Deeper Dive
For my project, I studied Alzheimer’s disease (AD) through the lens of computational biology. The causes of AD are still relatively unknown, and I believed that advancing our understanding of the disease would be both exciting to explore and crucial to creating a cure. One interesting way to study AD’s causes computationally is through subgroup identification, in which an algorithm uses the biological traits of a large population — such as gene expression measurements — to split them into “subgroups” of individuals, each with differing levels of AD severity. Subgroups with significant differences in severity can then be analyzed to determine the specific biological features (such as certain genes) that led to these subgroups being split and are potentially important for AD progression.
However, current subgroup identification algorithms struggle when the biological data used to characterize subgroups is noisy. To address this problem, I developed a new algorithm, AutoSGI, which handles data complexity in a thorough and unbiased way. I applied AutoSGI to study how metabolites (molecules involved in metabolism) affect the severity of AD in 500 human brain samples.

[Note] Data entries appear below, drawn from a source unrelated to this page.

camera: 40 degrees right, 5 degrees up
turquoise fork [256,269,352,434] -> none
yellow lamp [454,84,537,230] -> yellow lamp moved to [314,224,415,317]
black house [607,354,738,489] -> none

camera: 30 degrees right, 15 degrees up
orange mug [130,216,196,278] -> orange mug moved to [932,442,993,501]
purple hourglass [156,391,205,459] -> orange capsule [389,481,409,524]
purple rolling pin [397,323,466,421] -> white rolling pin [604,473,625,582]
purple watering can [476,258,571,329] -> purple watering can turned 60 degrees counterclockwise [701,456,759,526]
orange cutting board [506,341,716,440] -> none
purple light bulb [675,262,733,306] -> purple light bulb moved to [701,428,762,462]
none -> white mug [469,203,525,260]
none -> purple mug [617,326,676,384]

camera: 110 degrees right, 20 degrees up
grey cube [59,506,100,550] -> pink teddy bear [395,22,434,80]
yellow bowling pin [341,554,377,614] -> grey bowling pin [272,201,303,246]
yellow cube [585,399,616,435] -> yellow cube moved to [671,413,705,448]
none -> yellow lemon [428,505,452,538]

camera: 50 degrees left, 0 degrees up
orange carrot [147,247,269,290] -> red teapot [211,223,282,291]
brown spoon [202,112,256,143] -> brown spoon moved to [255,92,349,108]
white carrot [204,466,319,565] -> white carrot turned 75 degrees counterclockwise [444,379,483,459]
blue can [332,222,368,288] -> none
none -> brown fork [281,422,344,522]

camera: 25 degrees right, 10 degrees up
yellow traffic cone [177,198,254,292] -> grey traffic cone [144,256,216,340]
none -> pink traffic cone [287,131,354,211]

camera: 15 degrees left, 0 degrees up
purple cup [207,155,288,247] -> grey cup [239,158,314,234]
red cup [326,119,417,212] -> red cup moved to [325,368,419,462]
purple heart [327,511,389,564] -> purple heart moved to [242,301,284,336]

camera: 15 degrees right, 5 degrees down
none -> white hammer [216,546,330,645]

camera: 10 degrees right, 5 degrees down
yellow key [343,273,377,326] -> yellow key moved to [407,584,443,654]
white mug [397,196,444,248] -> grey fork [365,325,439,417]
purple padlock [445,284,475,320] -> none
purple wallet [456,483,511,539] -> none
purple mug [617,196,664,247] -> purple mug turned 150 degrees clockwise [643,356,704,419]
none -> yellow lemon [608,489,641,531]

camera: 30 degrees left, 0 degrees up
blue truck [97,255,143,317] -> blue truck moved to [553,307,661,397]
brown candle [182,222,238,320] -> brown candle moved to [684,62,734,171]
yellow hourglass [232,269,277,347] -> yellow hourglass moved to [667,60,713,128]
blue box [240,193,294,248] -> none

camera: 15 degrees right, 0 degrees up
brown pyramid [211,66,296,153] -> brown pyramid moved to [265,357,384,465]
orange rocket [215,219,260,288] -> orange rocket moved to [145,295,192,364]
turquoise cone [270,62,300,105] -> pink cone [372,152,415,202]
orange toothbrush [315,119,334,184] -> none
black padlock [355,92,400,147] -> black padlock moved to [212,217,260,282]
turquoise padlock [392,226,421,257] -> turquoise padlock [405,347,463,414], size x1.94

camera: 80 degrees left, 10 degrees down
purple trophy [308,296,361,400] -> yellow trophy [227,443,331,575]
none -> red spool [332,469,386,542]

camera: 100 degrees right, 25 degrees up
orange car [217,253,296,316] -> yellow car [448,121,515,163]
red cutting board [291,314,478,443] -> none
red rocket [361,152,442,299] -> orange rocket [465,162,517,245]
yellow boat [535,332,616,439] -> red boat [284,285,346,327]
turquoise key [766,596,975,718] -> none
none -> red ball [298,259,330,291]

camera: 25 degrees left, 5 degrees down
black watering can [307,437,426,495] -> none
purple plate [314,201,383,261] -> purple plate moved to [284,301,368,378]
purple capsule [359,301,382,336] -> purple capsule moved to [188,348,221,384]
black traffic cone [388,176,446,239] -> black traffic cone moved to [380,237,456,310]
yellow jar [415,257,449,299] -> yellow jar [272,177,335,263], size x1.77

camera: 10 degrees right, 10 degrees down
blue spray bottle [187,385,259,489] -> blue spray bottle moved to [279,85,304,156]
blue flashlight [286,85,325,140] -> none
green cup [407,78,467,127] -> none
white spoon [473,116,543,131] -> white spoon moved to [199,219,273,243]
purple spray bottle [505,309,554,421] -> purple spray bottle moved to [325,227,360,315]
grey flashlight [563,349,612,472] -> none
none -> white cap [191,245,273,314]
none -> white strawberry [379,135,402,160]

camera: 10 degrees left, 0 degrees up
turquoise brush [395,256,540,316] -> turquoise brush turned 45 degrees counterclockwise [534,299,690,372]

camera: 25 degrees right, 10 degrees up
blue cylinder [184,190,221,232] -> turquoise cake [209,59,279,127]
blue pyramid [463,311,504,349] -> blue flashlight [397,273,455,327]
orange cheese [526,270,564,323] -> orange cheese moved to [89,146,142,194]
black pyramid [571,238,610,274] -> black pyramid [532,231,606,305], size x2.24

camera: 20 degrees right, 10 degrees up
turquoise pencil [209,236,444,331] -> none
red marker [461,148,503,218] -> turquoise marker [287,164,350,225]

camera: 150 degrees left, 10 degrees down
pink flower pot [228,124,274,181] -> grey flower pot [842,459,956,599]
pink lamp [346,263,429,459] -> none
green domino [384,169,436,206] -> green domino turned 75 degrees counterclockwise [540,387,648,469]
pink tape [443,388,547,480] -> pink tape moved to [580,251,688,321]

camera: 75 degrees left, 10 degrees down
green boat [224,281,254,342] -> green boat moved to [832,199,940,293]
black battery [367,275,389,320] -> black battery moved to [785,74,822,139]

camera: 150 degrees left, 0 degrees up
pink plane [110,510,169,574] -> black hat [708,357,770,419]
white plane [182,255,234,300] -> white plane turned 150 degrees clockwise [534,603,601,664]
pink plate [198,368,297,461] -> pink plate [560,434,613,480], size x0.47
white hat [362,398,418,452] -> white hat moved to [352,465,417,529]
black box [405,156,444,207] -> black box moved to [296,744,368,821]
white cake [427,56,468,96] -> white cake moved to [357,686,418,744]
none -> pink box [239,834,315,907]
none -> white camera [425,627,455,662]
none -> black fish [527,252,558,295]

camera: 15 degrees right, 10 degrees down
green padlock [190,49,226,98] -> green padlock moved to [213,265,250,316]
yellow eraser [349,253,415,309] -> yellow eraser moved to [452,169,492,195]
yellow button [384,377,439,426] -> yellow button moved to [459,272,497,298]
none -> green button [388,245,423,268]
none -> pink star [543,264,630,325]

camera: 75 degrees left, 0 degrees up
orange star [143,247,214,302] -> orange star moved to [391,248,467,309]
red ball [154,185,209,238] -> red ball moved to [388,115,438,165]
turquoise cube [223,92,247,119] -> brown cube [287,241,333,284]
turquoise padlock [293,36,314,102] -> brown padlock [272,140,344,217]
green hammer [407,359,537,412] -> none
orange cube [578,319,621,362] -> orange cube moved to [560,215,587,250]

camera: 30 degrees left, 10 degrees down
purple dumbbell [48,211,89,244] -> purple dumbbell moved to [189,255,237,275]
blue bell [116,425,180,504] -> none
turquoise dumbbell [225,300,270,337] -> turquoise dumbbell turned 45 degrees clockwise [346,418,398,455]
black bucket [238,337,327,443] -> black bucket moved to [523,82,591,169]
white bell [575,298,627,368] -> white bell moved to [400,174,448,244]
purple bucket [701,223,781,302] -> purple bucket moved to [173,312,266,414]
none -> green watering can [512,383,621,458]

My project is the first metabolomics-guided investigation to study AD patients using multi-scale subgroup identification with data-driven feature selection. This analysis is significant for several reasons. First, I developed AutoSGI, an unbiased, comprehensive algorithmic framework for subgroup identification — a critical challenge in precision medicine and disease investigation. AutoSGI can be useful for a wide range of diseases, helping to mechanistically study their etiology or to derive new subgroups of individuals who will benefit from personalized treatment. Second, my analysis suggests additional metabolic changes in the brain that may contribute to the progression of AD in humans. As metabolism’s role in AD has gained more attention, my results add to the growing body of work supporting the significance of this connection.